#### TRECHO DO TEXTO

------------------------------------------------------------

No princípio do século XVII aumentou a cobiça das nações marítimas sobre o Brasil. Corria a fama na Europa da imensa riqueza daquele Estado, o que era motivo para disputar a soberania portuguesa e obter os benefícios do comércio da América do Sul. Em 1612, a esquadra francesa de La Ravardière atacou o Maranhão, com o apoio dos ameríndios hostis a Portugal. Na ilha de São Luís ergueram um forte que deu origem a um pequeno burgo que se tornou a capital do Brasil francês. Filipe III reagiu à ameaça e enviou várias frotas para expulsar os invasores. Graças ao ardor de Matias Albuquerque,
capitão de Pernambuco, em 1615 era possível vencer o inimigo no seu principal bastião. A vitória obrigou a coroa a providenciar na defesa e povoamento do Maranhão e do Pará, olhando de frente para a grandeza da Amazónia.
Mais grave foi a ameaça militar dos Estados Gerais, que pretendiam criar na zona do Nordeste um Brasil holandês. A Companhia das Índias Ocidentais pretendia obter direitos sobre o tráfico com a África Meridional e as costas da América. Com grandes frotas e gente treinada na actividade marítima e comercial, a Holanda desafiava o princípio do mare clausum, querendo forjar um império ultramarino à custa das possessões portuguesas e espanholas da América. Um ataque de surpresa, em 1624,levou à conquista de Salvador, notícia que ao chegar ao Reino causou a maior emoção. No ano seguinte, uma frota enviada de Lisboa pôde reconquistar a capital do Brasil. Mas os Flamengos não desistiram do seu ambicioso plano e decidiram tomar a capital de Pernambuco, ponto mais vulnerável para a sua fixação no Brasil.

------------------------------------------------------------

#### EXCERTO DOS DADOS
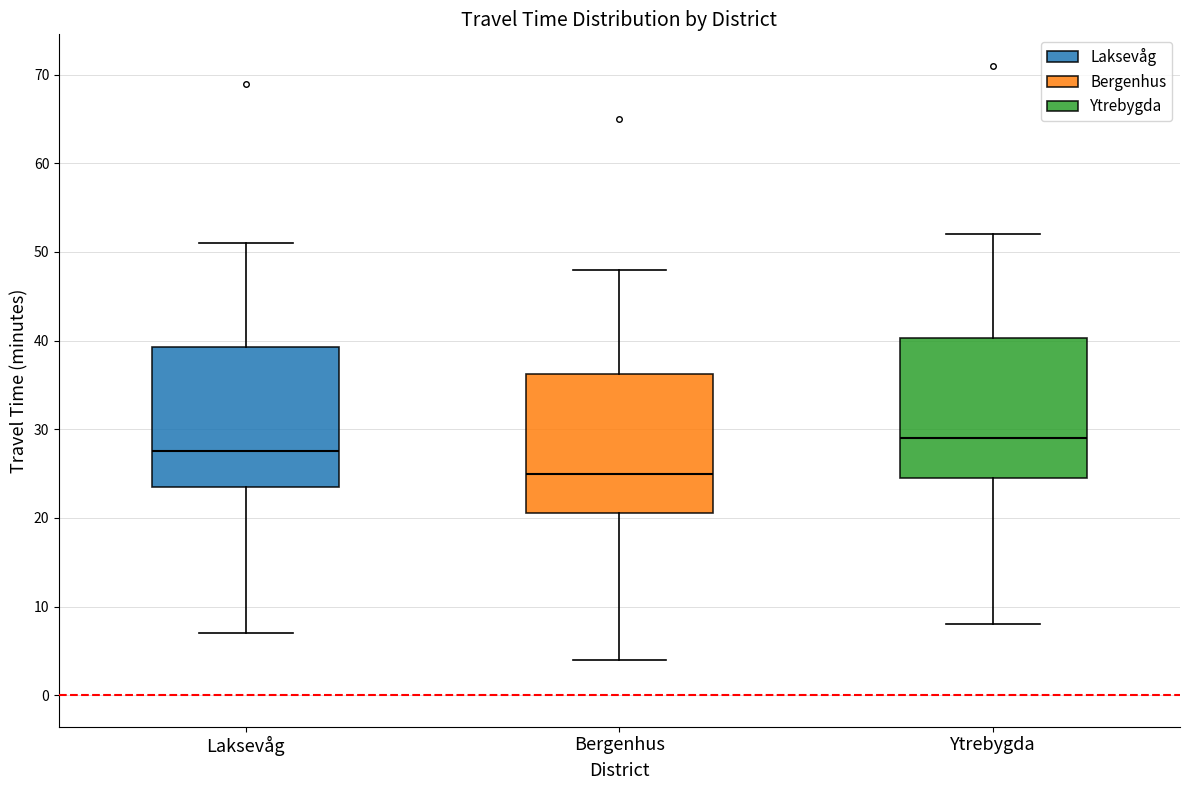

Which box has the highest median line?

Ytrebygda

------------------------------------------------------------

#### ENUNCIADO DA TAREFA
Responda, com base no texto sobre as ameaças estrangeiras ao Brasil no século XVII:
(a) Que esquadra atacou o Maranhão em 1612?
(b) Em que ano foi possível vencer o inimigo no seu principal bastião?
(c) Que capital os Flamengos decidiram tomar por ser o ponto mais vulnerável para a sua fixação no Brasil?

#### RESPOSTA AO EXERCÍCIO
(a) A esquadra francesa de La Ravardière.
(b) Em 1615.
(c) A capital de Pernambuco.